His job rates a chauffeur-driven Cadillac, but, to set a budgetary example, he turned it down. The Hugheses used to show up at the "must" parties in a hired limousine (at $20 a night), but abandoned that custom after the limousine broke down on the way to pick them up for a White House dinner for Queen Mother Elizabeth; they skinned in just as the band broke into Hail to the Chief. Now they drive everywhere in their Ford Victoria, and some legitimate government expense eats its way into their own stern personal budget. (Hughes took a 75% salary cut to come to Washington for the Budget Director's $17,500.)

Behind the Figures. Hughes began work on the 1957 budget last May, when he sat down with the President, Treasury Secretary Humphrey, a group of economists and other brass to block out the broad policies that would shape the year. At that first meeting they aimed toward a balanced budget, assumed continued prosperity and no hot war. In June the Cabinet approved the basic assumptions.
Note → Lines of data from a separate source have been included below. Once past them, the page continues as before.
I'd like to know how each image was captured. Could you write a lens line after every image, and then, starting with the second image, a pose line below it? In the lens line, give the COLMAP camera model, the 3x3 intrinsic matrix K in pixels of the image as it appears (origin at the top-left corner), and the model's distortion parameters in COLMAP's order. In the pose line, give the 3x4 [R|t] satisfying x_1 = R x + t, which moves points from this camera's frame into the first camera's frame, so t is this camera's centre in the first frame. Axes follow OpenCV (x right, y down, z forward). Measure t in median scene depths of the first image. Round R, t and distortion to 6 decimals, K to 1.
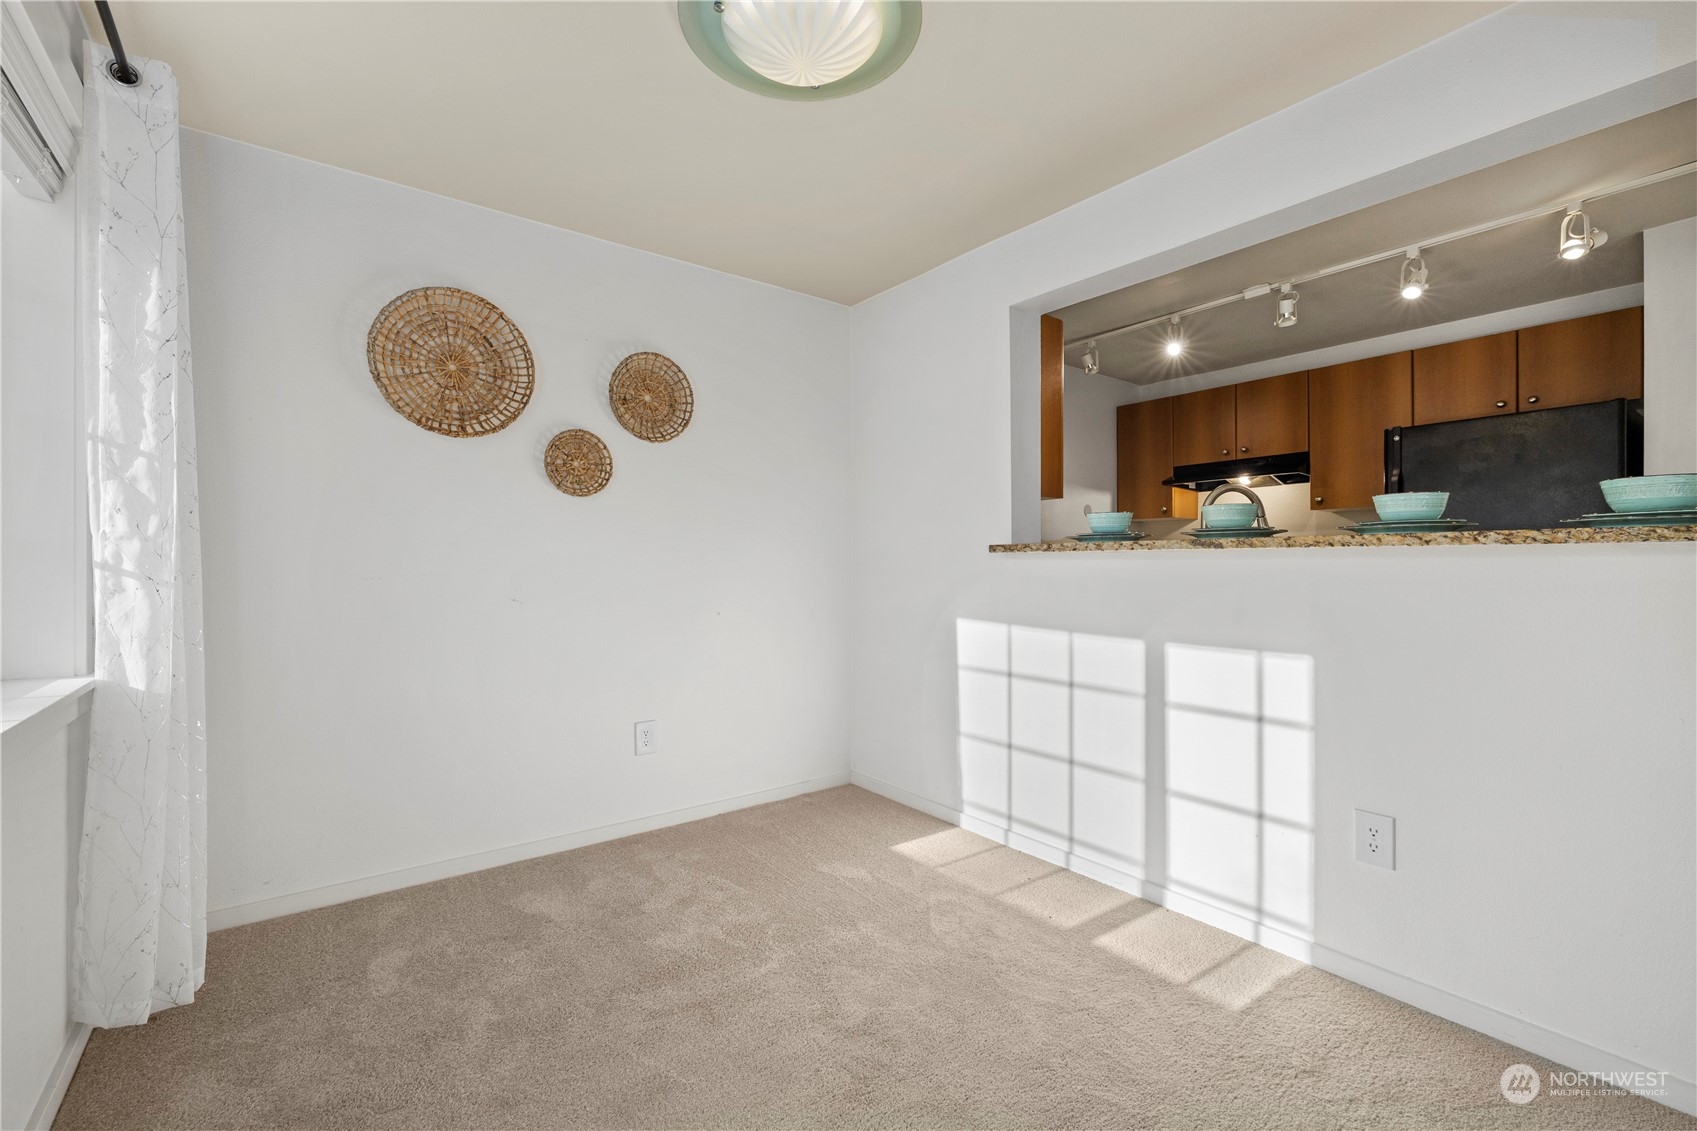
lens RADIAL K [[712.8, 0, 831.7], [0, 712.8, 572.8], [0, 0, 1]] dist [-0.000571, -0.000090]
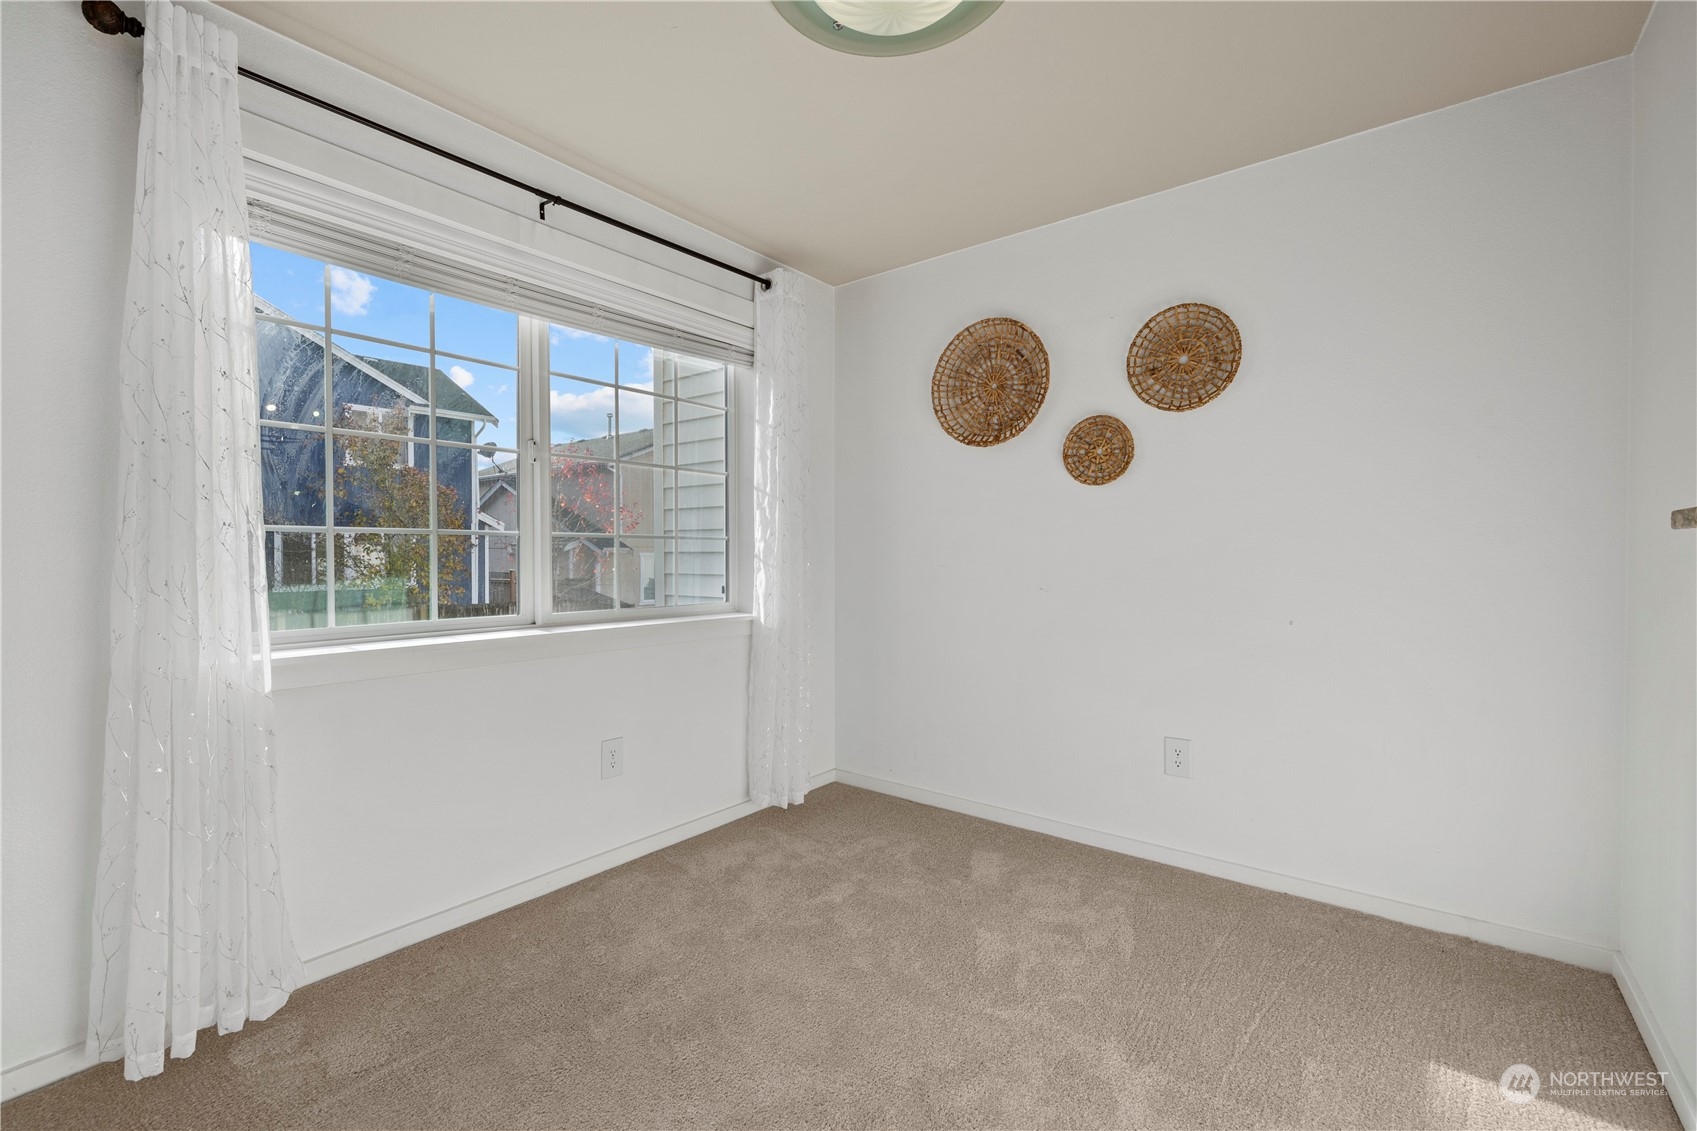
lens RADIAL K [[724.7, 0, 834.0], [0, 724.7, 572.9], [0, 0, 1]] dist [-0.001191, -0.000105]
pose [[0.261018, 0.024718, -0.965017, 0.544039], [-0.011903, 0.999679, 0.022386, -0.006275], [0.965260, 0.005643, 0.261229, 0.435430]]
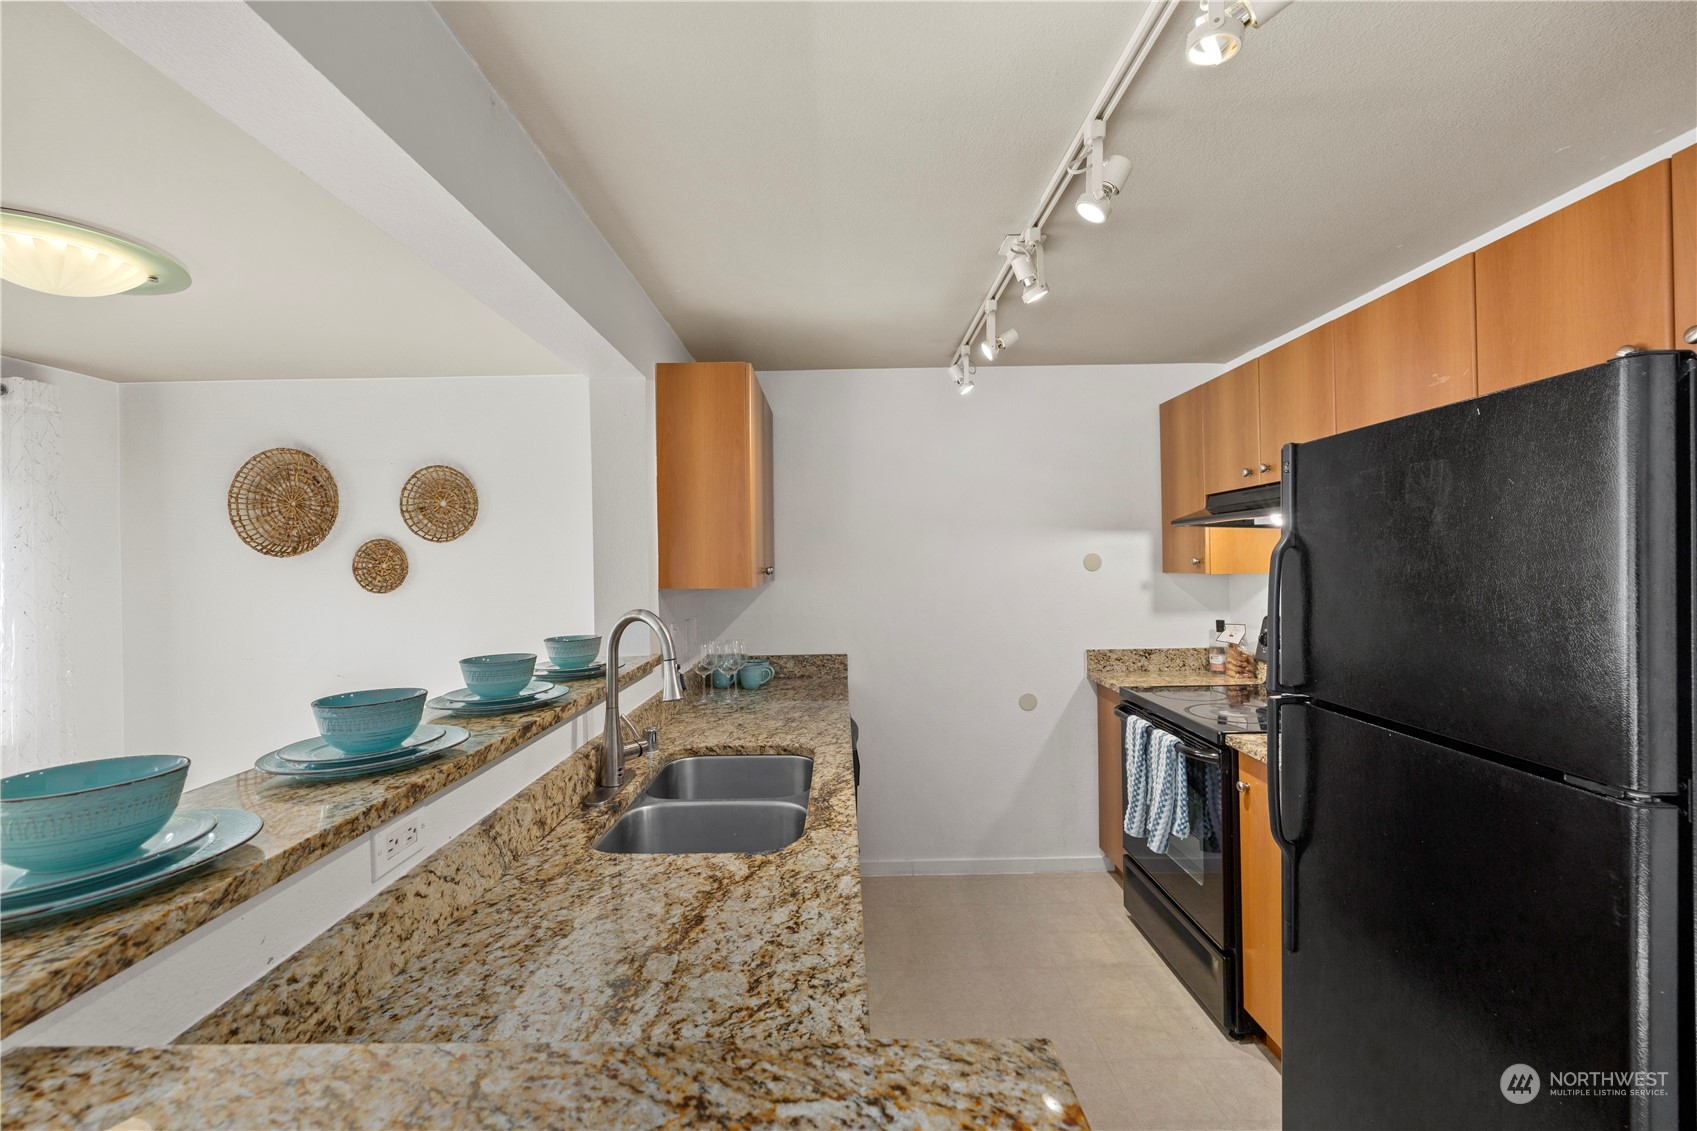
lens RADIAL K [[718.0, 0, 832.7], [0, 718.0, 560.6], [0, 0, 1]] dist [-0.004046, -0.000368]
pose [[0.804657, -0.013786, -0.593580, 1.090631], [0.007367, 0.999885, -0.013236, -0.153001], [0.593695, 0.006277, 0.804666, 0.507937]]
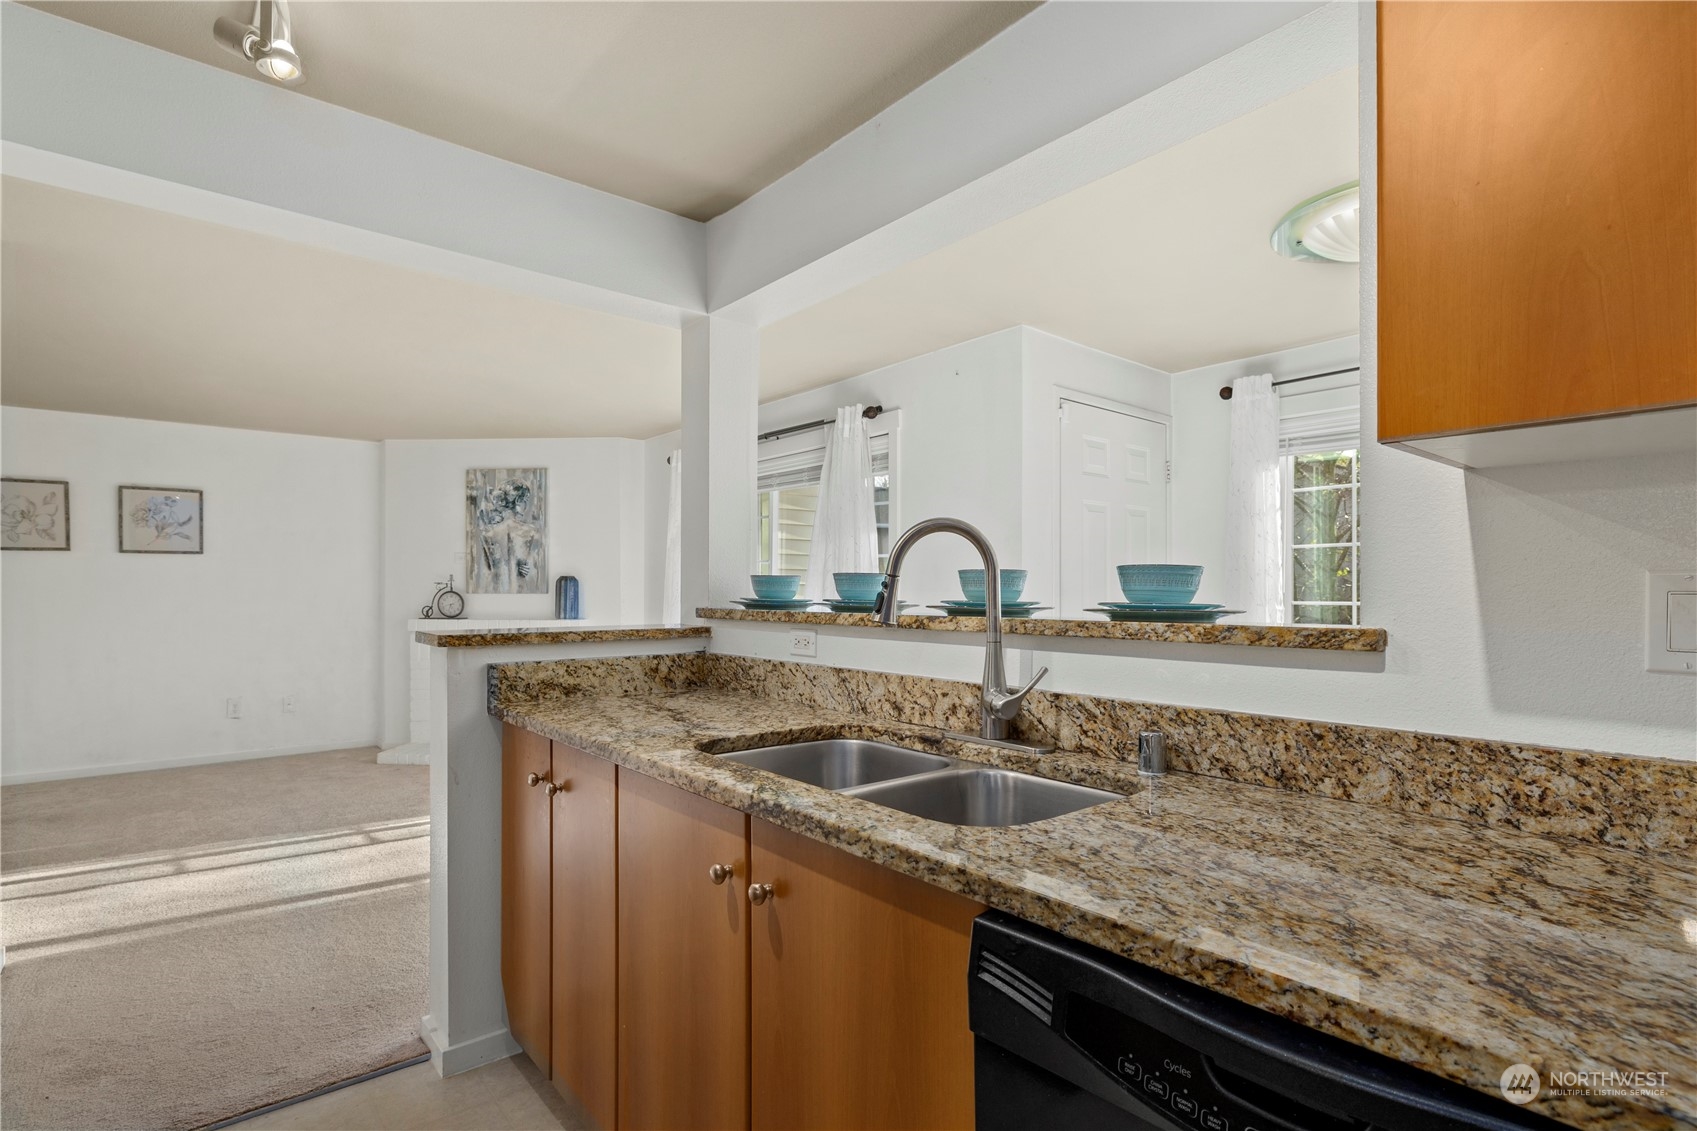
lens RADIAL K [[831.0, 0, 847.6], [0, 831.0, 583.9], [0, 0, 1]] dist [0.001107, 0.000109]
pose [[-0.997669, -0.003303, -0.068156, 0.649176], [-0.004089, 0.999927, 0.011390, -0.072181], [0.068113, 0.011642, -0.997610, 1.606549]]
Then Hughes wrote policy letters to each agency head, giving him the broad guide lines, asking for a 5% cut, setting a tentative department budget ceiling, and requesting estimates by Sept. 30.
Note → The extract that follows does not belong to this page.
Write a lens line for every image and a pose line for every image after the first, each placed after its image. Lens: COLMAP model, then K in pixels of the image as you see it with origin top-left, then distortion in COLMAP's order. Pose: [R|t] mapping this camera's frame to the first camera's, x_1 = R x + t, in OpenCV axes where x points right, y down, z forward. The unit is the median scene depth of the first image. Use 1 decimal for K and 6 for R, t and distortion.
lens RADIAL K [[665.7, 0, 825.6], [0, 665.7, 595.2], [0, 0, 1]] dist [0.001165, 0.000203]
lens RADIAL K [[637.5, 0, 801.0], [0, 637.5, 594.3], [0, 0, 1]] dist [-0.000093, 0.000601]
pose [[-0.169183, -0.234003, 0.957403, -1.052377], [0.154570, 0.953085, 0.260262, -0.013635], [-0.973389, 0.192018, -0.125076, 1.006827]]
Many departments were already deep in their planning for fiscal 1957; thanks to the long haul, the Air Force, for example, had been programming fiscal 1957 since Oct. 7, 1954. Through the summer, all departments worked out their tentative figures, with assists from the bureau's corps of 150 specialists. ("They're very good," admits Navy Secretary Charles Thomas.) Most agencies met the Sept. 30 deadline, sending in their appropriation requests on the notorious "green sheets," and their justifications on white "language sheets." Soon afterward, the Budget offices buzzed with final hearings, as the bureau's examiners delved deep into controversial items. For example, in considering the money request from the St. Lawrence Seaway Development Corp., Budgetmen asked to see maps of dam locations, asked why one dam was not located at a narrows. Answer: rock formations made construction more costly at the narrows than elsewhere.